Work instruction >>
After locating the line with "left elbow: (198, 381)" in the data that follows, return it and every later line exactly, up to and including the line with "left ear: (356, 342)".

Records to use >>
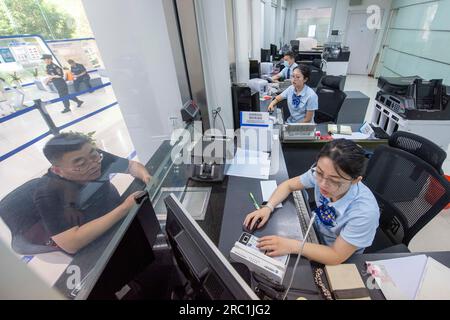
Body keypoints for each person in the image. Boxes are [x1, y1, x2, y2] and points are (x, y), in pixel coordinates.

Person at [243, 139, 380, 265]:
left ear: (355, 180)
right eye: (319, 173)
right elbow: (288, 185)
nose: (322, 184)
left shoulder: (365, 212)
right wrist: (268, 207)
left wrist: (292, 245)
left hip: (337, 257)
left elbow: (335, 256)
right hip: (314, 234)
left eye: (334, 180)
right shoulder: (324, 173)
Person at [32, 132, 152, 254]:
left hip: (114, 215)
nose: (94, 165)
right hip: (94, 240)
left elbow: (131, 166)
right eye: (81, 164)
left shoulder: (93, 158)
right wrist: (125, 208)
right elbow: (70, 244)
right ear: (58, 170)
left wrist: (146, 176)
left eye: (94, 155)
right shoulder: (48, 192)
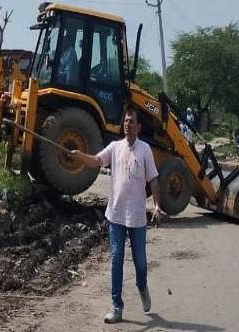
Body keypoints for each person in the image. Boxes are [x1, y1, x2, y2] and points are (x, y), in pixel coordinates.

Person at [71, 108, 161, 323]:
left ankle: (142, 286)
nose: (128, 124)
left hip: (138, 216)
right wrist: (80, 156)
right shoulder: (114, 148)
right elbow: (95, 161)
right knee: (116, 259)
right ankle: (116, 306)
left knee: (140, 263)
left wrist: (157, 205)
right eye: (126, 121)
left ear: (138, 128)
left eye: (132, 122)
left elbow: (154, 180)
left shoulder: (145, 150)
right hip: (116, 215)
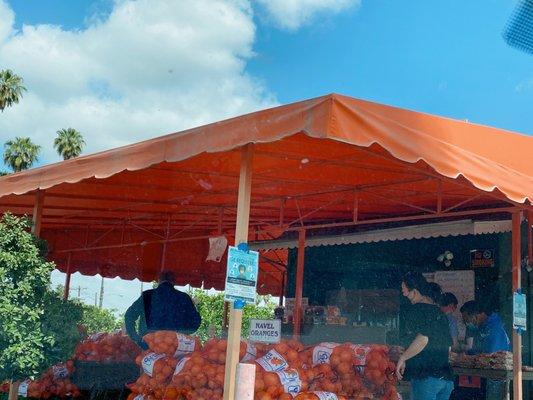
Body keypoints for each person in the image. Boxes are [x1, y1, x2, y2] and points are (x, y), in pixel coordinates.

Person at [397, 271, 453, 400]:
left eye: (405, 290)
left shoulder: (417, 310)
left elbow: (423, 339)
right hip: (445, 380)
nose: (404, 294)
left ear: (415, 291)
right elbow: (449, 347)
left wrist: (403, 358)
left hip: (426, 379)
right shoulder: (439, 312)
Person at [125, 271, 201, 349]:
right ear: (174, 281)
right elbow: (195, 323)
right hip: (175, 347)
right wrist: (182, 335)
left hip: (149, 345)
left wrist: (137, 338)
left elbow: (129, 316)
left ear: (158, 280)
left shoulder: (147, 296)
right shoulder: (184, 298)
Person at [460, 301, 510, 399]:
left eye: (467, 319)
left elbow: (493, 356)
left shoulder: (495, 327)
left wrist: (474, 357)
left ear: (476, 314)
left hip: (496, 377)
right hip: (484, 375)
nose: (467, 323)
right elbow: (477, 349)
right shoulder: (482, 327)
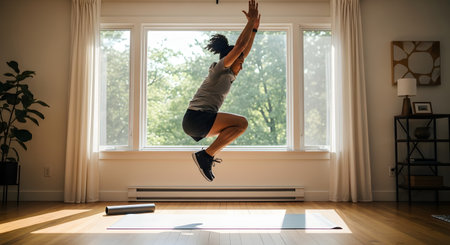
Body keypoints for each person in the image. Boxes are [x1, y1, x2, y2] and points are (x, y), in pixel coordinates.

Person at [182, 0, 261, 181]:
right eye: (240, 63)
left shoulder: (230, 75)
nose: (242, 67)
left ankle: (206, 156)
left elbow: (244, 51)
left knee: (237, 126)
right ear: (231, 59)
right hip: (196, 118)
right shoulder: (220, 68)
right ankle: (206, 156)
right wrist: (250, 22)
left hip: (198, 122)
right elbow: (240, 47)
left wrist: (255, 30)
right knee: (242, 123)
==
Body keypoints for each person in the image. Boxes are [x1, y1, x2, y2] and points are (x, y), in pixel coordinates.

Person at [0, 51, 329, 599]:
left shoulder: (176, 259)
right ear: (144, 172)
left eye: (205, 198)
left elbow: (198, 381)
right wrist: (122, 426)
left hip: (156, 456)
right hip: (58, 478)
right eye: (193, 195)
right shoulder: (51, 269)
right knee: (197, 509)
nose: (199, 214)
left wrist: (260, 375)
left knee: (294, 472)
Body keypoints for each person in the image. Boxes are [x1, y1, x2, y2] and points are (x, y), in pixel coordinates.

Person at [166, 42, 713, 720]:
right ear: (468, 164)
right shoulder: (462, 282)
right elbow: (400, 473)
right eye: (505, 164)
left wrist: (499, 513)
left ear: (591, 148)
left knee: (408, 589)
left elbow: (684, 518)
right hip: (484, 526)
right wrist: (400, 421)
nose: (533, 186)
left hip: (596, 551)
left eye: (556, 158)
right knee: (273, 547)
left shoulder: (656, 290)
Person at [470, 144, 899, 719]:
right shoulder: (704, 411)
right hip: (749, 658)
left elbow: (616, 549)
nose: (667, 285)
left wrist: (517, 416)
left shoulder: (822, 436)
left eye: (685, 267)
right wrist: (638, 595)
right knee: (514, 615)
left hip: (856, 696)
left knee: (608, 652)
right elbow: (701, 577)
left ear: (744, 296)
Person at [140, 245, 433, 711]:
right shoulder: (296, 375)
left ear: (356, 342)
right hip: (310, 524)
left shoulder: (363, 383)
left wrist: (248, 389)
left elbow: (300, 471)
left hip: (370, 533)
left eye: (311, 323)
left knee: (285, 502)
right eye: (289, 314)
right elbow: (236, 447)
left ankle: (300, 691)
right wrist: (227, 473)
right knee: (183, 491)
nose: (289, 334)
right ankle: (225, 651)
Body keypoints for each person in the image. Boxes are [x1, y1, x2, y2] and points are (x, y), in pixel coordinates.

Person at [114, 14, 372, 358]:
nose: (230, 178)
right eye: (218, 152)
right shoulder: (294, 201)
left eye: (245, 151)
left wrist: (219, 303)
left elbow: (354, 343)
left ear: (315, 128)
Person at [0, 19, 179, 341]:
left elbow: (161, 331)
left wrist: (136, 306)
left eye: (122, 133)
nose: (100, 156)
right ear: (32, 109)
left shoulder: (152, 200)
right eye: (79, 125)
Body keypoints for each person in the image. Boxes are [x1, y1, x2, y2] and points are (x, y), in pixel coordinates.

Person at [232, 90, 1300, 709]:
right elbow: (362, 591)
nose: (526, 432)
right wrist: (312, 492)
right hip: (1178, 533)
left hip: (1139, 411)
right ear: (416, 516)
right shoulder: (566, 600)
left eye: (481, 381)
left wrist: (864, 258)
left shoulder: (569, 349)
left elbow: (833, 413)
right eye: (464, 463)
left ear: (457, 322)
---
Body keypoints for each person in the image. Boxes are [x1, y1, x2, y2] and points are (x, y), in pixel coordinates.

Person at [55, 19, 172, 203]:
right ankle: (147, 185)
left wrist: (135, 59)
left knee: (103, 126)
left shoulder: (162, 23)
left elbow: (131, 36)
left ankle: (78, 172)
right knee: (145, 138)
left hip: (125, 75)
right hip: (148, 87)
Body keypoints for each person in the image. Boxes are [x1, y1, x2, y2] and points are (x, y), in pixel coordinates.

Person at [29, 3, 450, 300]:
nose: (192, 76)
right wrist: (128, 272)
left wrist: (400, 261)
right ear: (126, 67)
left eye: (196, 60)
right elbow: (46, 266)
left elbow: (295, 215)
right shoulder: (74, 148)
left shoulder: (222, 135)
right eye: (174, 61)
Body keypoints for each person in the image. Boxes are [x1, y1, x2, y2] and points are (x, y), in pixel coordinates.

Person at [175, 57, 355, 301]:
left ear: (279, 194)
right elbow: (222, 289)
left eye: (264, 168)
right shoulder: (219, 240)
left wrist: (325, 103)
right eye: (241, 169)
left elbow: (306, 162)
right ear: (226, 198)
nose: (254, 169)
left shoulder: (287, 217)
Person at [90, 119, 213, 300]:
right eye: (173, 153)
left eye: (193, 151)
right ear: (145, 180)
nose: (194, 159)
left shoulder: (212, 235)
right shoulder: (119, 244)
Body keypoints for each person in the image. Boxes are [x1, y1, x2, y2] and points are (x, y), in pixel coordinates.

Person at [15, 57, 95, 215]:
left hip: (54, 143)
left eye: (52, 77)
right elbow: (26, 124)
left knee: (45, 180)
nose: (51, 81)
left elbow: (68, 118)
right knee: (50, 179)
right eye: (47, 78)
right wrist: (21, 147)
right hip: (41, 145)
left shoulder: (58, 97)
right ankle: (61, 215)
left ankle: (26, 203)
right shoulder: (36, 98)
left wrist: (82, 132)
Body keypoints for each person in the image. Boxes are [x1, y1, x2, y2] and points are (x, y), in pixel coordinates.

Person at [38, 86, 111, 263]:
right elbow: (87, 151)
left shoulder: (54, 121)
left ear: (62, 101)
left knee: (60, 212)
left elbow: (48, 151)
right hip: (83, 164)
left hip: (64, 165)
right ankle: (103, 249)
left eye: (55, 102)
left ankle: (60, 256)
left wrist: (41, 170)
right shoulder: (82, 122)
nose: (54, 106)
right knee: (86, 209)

Response to the exercise >>
left elbow: (198, 381)
right wrist: (122, 426)
left hip: (156, 456)
right hip: (58, 478)
right eye: (193, 195)
right shoulder: (51, 269)
right knee: (197, 509)
nose: (199, 214)
left wrist: (260, 375)
left knee: (294, 472)
Body keypoints for each person in the image. Boxes are [x1, y1, x2, y2] and points are (x, y), in pixel coordinates.

Person at [166, 42, 713, 720]:
right ear: (468, 164)
right shoulder: (462, 282)
right elbow: (400, 473)
right eye: (505, 164)
left wrist: (499, 513)
left ear: (591, 148)
left knee: (408, 589)
left elbow: (684, 518)
right hip: (484, 526)
right wrist: (400, 421)
nose: (533, 186)
left hip: (596, 551)
left eye: (556, 158)
right knee: (273, 547)
left shoulder: (656, 290)
Person at [470, 144, 899, 719]:
right shoulder: (704, 411)
right hip: (749, 658)
left elbow: (616, 549)
nose: (667, 285)
left wrist: (517, 416)
left shoulder: (822, 436)
left eye: (685, 267)
right wrist: (638, 595)
right knee: (514, 615)
left hip: (856, 696)
left knee: (608, 652)
right elbow: (701, 577)
left ear: (744, 296)
Person at [140, 245, 433, 711]:
right shoulder: (296, 375)
left ear: (356, 342)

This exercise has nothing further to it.